**Task prompt**
Please give back only the part that opens with the line containing "spécialisés" and closes with the line containing "dañocerebral", replacing "Cart" with "Basket" and keeping everything else the same.

**Data section**
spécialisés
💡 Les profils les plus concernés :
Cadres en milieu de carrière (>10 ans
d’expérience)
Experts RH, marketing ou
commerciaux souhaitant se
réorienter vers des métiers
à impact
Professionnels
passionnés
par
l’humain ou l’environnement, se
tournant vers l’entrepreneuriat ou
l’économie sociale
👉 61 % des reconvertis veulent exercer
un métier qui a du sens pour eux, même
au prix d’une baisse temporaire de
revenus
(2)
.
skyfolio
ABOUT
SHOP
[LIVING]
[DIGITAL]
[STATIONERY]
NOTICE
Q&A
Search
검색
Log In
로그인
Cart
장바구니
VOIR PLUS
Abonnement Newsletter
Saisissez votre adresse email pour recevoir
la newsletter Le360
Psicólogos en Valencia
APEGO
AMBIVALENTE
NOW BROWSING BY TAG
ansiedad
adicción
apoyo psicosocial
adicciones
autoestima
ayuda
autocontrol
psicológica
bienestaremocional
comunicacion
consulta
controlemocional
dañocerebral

---

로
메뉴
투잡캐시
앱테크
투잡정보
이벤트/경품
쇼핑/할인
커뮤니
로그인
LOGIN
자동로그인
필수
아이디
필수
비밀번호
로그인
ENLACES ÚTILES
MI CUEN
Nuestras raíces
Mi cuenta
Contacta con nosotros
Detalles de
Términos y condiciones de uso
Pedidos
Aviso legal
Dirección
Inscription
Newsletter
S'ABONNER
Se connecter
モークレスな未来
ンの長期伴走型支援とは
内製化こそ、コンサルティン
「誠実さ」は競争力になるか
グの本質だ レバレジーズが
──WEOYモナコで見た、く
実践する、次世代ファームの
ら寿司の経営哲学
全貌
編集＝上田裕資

**Task solution**
spécialisés
💡 Les profils les plus concernés :
Cadres en milieu de carrière (>10 ans
d’expérience)
Experts RH, marketing ou
commerciaux souhaitant se
réorienter vers des métiers
à impact
Professionnels
passionnés
par
l’humain ou l’environnement, se
tournant vers l’entrepreneuriat ou
l’économie sociale
👉 61 % des reconvertis veulent exercer
un métier qui a du sens pour eux, même
au prix d’une baisse temporaire de
revenus
(2)
.
skyfolio
ABOUT
SHOP
[LIVING]
[DIGITAL]
[STATIONERY]
NOTICE
Q&A
Search
검색
Log In
로그인
Basket
장바구니
VOIR PLUS
Abonnement Newsletter
Saisissez votre adresse email pour recevoir
la newsletter Le360
Psicólogos en Valencia
APEGO
AMBIVALENTE
NOW BROWSING BY TAG
ansiedad
adicción
apoyo psicosocial
adicciones
autoestima
ayuda
autocontrol
psicológica
bienestaremocional
comunicacion
consulta
controlemocional
dañocerebral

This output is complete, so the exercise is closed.